Geothermal power set for new commercial beginning in Taiwan

Taiwan will start producing geothermal power on a commercial scale for the first time in nearly 30 years on Nov. 23 when an Yilan County facility begins operations.

The 4.2 megawatt (MW) Cingshuei Geothermal Power Plant, the first privately built geothermal power plant in Taiwan, is ready to launch commercial operations after being granted a commercial license last month, county authorities said Tuesday.

Speaking with CNA, Lin Kun-wei (???), a section chief with the county's Business and Tourism Department, said the geothermal power plant will be able to generate 3,150 kilowatts per hour, which can meet the demand of 10,000 small-sized households.

The number of households is equal to the combined households in Datong Township, where the power plant is located, and the neighboring Sanxing Township, according to the county government.

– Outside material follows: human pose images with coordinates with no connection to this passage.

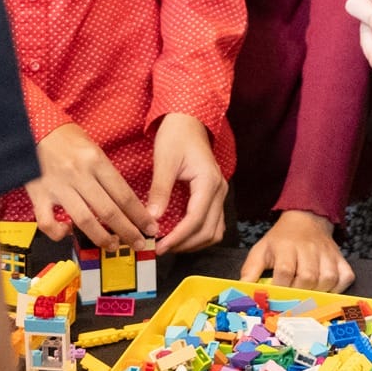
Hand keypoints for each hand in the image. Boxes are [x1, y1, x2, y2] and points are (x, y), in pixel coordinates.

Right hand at [26, 122, 155, 247]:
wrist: (30, 126)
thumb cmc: (64, 137)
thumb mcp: (93, 147)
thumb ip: (105, 173)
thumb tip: (122, 201)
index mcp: (96, 160)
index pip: (124, 194)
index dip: (140, 215)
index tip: (150, 227)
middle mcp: (79, 175)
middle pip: (109, 211)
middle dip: (128, 231)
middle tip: (140, 243)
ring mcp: (58, 187)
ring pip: (84, 220)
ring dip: (102, 238)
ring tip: (114, 246)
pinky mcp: (38, 195)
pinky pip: (48, 222)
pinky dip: (59, 233)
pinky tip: (67, 233)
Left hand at [149, 112, 227, 253]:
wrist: (188, 121)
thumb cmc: (176, 136)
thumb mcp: (164, 161)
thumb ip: (160, 191)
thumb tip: (152, 219)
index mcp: (208, 182)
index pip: (196, 220)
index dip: (178, 237)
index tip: (158, 247)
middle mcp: (219, 191)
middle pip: (208, 231)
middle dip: (184, 244)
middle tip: (160, 249)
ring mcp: (220, 194)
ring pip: (214, 231)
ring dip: (193, 243)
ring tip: (169, 245)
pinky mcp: (214, 196)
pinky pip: (212, 224)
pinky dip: (197, 235)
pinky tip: (178, 235)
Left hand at [239, 210, 354, 291]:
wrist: (306, 219)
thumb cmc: (281, 239)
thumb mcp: (261, 250)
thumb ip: (251, 270)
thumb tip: (243, 290)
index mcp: (286, 246)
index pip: (285, 270)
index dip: (280, 286)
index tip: (276, 296)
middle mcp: (309, 248)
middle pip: (307, 277)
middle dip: (298, 292)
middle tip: (292, 298)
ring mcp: (327, 253)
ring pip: (327, 279)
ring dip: (317, 292)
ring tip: (308, 294)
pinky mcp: (340, 258)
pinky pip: (345, 277)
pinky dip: (337, 287)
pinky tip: (326, 289)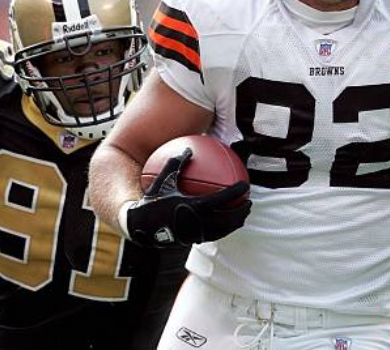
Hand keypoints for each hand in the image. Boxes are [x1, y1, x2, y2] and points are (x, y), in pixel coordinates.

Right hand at [125, 147, 251, 246]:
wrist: (140, 227)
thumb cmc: (152, 200)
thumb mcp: (163, 180)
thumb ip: (176, 163)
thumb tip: (189, 149)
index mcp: (194, 206)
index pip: (223, 198)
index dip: (237, 192)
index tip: (245, 185)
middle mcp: (199, 222)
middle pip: (229, 217)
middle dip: (242, 210)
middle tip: (249, 202)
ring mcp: (197, 234)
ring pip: (223, 230)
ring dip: (236, 222)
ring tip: (243, 214)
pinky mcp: (193, 241)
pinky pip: (214, 235)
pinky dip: (224, 229)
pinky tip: (226, 223)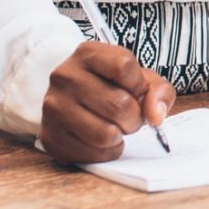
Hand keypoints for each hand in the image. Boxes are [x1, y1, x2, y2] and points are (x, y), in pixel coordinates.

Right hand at [39, 42, 175, 163]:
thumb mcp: (138, 77)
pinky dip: (107, 152)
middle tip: (130, 116)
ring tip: (116, 127)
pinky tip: (102, 140)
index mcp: (88, 53)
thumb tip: (155, 116)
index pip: (124, 66)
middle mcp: (65, 76)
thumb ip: (158, 90)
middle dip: (135, 117)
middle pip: (119, 105)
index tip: (136, 91)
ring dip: (120, 136)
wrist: (72, 99)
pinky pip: (93, 154)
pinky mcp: (50, 136)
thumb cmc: (111, 86)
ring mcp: (53, 107)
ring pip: (106, 134)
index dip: (139, 85)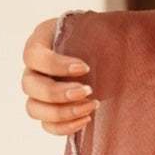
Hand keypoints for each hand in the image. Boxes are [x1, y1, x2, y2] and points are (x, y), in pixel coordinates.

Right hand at [21, 18, 96, 134]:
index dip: (55, 65)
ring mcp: (37, 91)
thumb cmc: (103, 35)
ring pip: (34, 109)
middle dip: (59, 93)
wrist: (107, 52)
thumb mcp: (102, 27)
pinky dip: (65, 127)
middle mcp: (33, 67)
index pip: (33, 55)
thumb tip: (124, 36)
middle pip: (30, 86)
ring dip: (61, 113)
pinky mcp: (48, 110)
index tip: (85, 68)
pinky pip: (47, 125)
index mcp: (41, 40)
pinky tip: (87, 119)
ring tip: (91, 107)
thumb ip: (107, 29)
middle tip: (88, 91)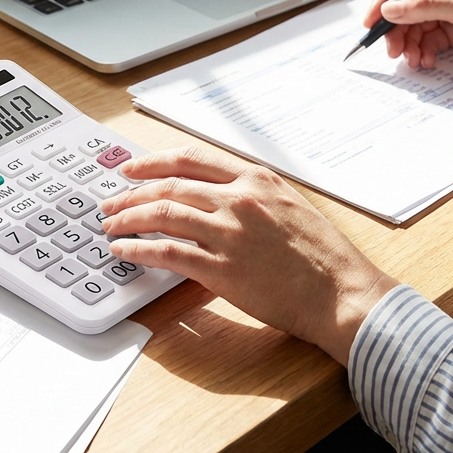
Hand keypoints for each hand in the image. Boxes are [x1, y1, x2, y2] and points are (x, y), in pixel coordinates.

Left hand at [101, 146, 396, 365]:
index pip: (191, 159)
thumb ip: (252, 193)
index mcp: (255, 178)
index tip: (131, 169)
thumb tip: (214, 194)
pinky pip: (169, 253)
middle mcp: (239, 198)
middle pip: (169, 185)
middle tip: (110, 202)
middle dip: (131, 193)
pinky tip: (125, 253)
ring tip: (111, 227)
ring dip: (129, 219)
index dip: (153, 162)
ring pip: (163, 214)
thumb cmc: (323, 254)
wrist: (343, 292)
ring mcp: (230, 233)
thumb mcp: (289, 204)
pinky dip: (140, 250)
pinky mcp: (223, 269)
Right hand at [364, 0, 452, 68]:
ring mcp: (449, 12)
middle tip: (393, 50)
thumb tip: (391, 8)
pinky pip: (428, 42)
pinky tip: (427, 61)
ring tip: (414, 60)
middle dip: (395, 30)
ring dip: (409, 45)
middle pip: (404, 8)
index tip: (372, 22)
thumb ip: (427, 6)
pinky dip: (423, 53)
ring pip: (414, 28)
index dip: (383, 0)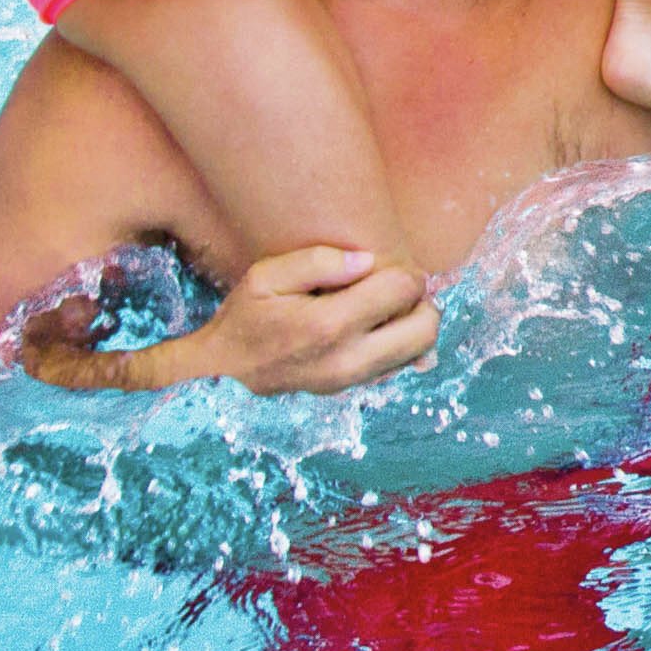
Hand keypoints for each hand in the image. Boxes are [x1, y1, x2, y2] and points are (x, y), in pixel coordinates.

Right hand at [188, 242, 437, 395]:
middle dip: (419, 299)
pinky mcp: (352, 389)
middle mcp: (349, 359)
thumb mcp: (266, 276)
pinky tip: (373, 328)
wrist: (224, 370)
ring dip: (414, 322)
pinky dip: (400, 343)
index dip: (400, 270)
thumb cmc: (246, 317)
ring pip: (421, 350)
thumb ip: (318, 261)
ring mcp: (353, 380)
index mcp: (329, 324)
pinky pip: (400, 365)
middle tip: (391, 287)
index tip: (378, 268)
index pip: (404, 289)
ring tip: (383, 306)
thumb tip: (367, 261)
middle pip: (426, 327)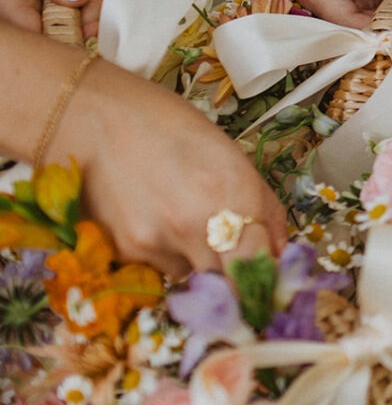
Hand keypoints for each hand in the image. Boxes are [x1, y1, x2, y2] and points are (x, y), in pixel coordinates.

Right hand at [56, 58, 287, 278]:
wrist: (96, 119)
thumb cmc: (174, 129)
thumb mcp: (235, 158)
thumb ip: (266, 210)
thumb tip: (282, 253)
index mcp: (237, 197)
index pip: (261, 269)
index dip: (266, 283)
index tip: (267, 284)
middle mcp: (199, 227)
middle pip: (229, 286)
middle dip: (235, 280)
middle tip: (231, 259)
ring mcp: (158, 243)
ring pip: (192, 277)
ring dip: (196, 261)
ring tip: (181, 219)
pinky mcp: (125, 252)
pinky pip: (159, 268)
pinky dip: (164, 253)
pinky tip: (152, 216)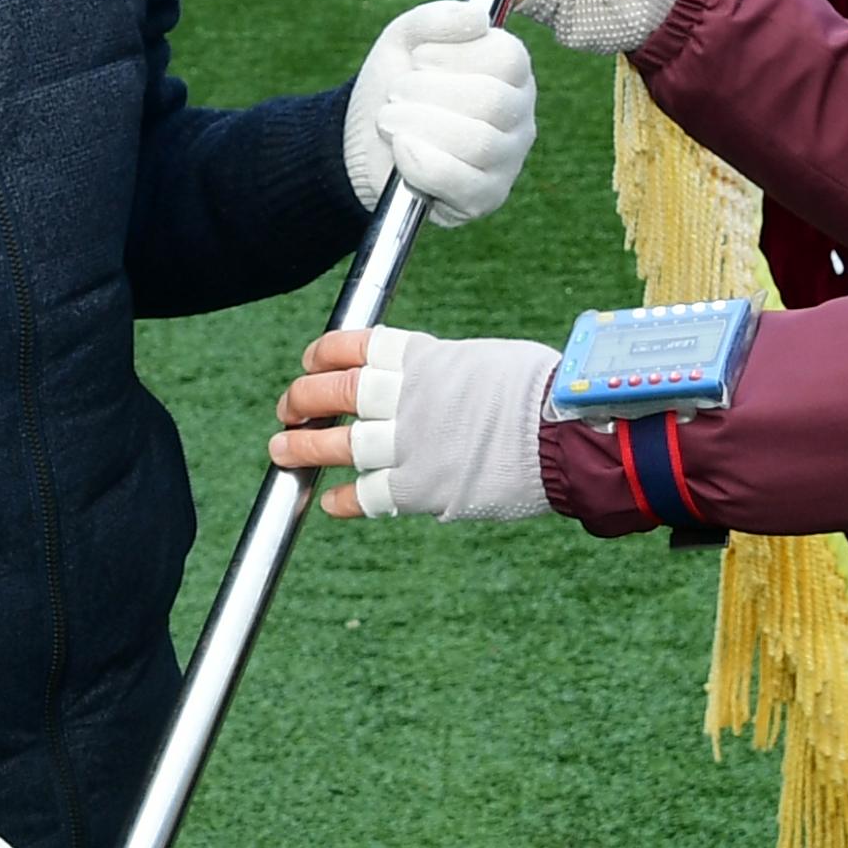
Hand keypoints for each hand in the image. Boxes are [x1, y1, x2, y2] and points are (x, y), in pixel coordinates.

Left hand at [271, 324, 558, 519]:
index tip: (310, 360)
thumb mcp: (487, 360)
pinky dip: (345, 499)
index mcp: (425, 356)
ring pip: (341, 442)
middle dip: (303, 398)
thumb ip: (448, 371)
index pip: (357, 346)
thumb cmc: (541, 392)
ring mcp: (410, 442)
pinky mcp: (421, 488)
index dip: (326, 353)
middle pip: (336, 391)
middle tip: (288, 409)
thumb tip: (433, 378)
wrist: (567, 435)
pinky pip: (369, 495)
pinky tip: (330, 502)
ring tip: (281, 449)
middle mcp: (408, 395)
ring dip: (305, 446)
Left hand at [344, 1, 537, 227]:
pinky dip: (424, 164)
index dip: (458, 55)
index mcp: (510, 72)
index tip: (418, 57)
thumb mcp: (407, 38)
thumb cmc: (397, 81)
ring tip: (389, 119)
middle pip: (492, 101)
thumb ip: (437, 19)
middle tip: (396, 92)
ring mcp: (507, 160)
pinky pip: (464, 185)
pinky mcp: (485, 198)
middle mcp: (519, 115)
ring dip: (420, 126)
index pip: (509, 58)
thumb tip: (477, 18)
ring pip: (478, 143)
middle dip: (429, 93)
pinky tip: (401, 150)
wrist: (364, 136)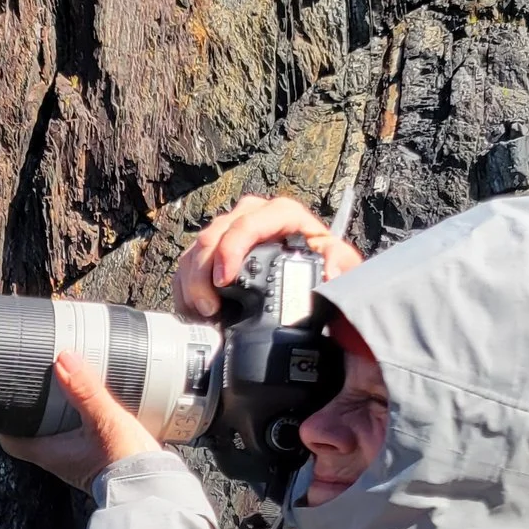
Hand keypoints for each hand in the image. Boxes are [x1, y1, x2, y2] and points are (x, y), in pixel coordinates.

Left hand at [0, 351, 159, 489]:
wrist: (156, 488)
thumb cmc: (126, 461)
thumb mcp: (104, 419)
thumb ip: (85, 390)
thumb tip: (63, 360)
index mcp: (50, 453)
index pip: (12, 440)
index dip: (4, 421)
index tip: (5, 398)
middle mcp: (60, 460)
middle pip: (33, 433)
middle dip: (33, 410)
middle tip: (37, 384)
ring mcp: (78, 461)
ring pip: (57, 434)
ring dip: (58, 414)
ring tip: (65, 387)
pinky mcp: (97, 459)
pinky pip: (80, 437)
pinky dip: (80, 420)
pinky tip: (93, 405)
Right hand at [174, 194, 362, 320]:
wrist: (312, 282)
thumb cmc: (326, 269)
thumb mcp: (344, 266)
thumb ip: (341, 265)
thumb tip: (328, 271)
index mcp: (283, 216)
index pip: (250, 221)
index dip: (231, 247)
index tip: (224, 280)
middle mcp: (253, 218)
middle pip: (214, 233)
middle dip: (203, 272)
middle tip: (208, 307)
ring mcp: (230, 233)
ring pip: (196, 248)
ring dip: (191, 282)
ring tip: (201, 312)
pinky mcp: (215, 252)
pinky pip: (189, 262)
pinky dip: (185, 286)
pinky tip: (193, 309)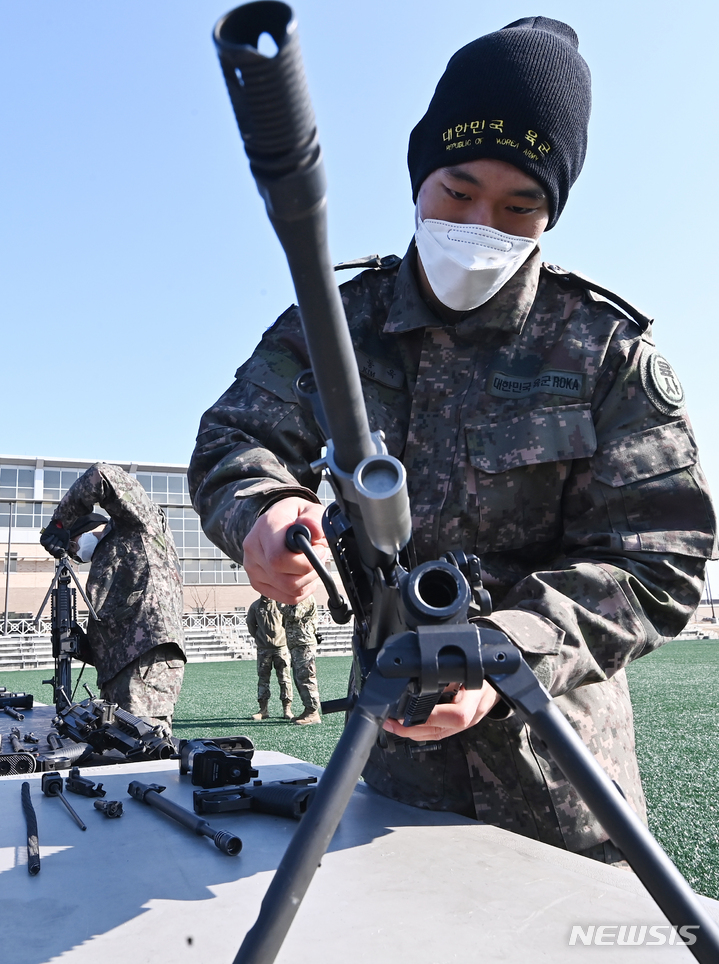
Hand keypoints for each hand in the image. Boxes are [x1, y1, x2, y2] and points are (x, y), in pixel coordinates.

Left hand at [40, 520, 69, 557]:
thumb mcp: (66, 540)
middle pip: (53, 552)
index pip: (57, 555)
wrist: (59, 526)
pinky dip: (50, 539)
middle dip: (58, 545)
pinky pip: (45, 543)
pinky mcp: (42, 541)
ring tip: (56, 537)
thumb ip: (66, 545)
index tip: (62, 548)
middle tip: (60, 539)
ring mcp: (46, 546)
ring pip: (49, 547)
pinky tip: (52, 535)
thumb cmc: (63, 533)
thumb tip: (64, 550)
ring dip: (54, 541)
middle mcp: (51, 549)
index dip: (60, 552)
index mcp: (57, 550)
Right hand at [242, 498, 326, 603]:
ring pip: (289, 590)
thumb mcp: (309, 509)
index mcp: (265, 527)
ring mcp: (253, 568)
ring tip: (310, 563)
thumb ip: (314, 518)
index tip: (319, 550)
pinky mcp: (257, 583)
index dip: (305, 562)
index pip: (279, 558)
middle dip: (311, 572)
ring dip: (308, 580)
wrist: (277, 523)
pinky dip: (302, 590)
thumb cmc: (293, 517)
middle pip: (285, 579)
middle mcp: (253, 549)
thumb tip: (314, 531)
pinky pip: (287, 597)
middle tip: (319, 556)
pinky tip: (304, 574)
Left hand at [382, 681, 500, 742]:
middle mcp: (471, 715)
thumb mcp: (468, 667)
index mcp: (475, 698)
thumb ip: (449, 673)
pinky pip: (439, 733)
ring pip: (437, 735)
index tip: (407, 714)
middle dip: (412, 729)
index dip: (431, 718)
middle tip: (390, 722)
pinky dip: (421, 731)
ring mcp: (466, 724)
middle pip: (441, 730)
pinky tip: (406, 726)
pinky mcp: (459, 726)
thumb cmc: (483, 672)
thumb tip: (425, 674)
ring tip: (392, 725)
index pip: (457, 715)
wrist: (500, 682)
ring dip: (412, 733)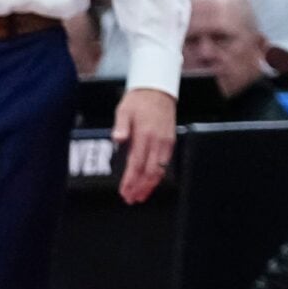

The power will be channeled and sold to state-run utility Taiwan Power Co.

Describing the project as a milestone in Taiwan's renewable energy development, Lin said the power plant is co-owned by Fabulous Power Co. and Taiwan Cogeneration Corp. and was developed by Yi Yuan Co.

Construction began in 2016 with an initial investment of NT$765 million (US$27.52 million), and the power plant was completed in September before securing a license from the Bureau of Energy on Oct. 27.

Key equipment used in the plant has been imported from Nevada-based geothermal energy technology supplier Ormat Technologies Inc., local media reported recently.

The power plant has been built in the same location where its predecessor, operated by Taipower, was closed in 1993 due to the blockage of water ducts from the accumulation of substances in the water, and the land had sat idle until work on the new plant began.

Yilan County is well known for its hot springs and has been considered the best location in Taiwan for developing geothermal energy.

According to the county government, the new power plant will extract water of about 180 degrees Celsius from 1,200 meters to 2,100 meters underground and then run it through a heat exchanger to generate power.

The used hot water will be pumped back into the ground so that it can be used again.

The developer of the new power plant was granted the right to run the plant for 20 years, and Yilan County will receive about NT$2 million a year for the rights to develop the site from the power producer.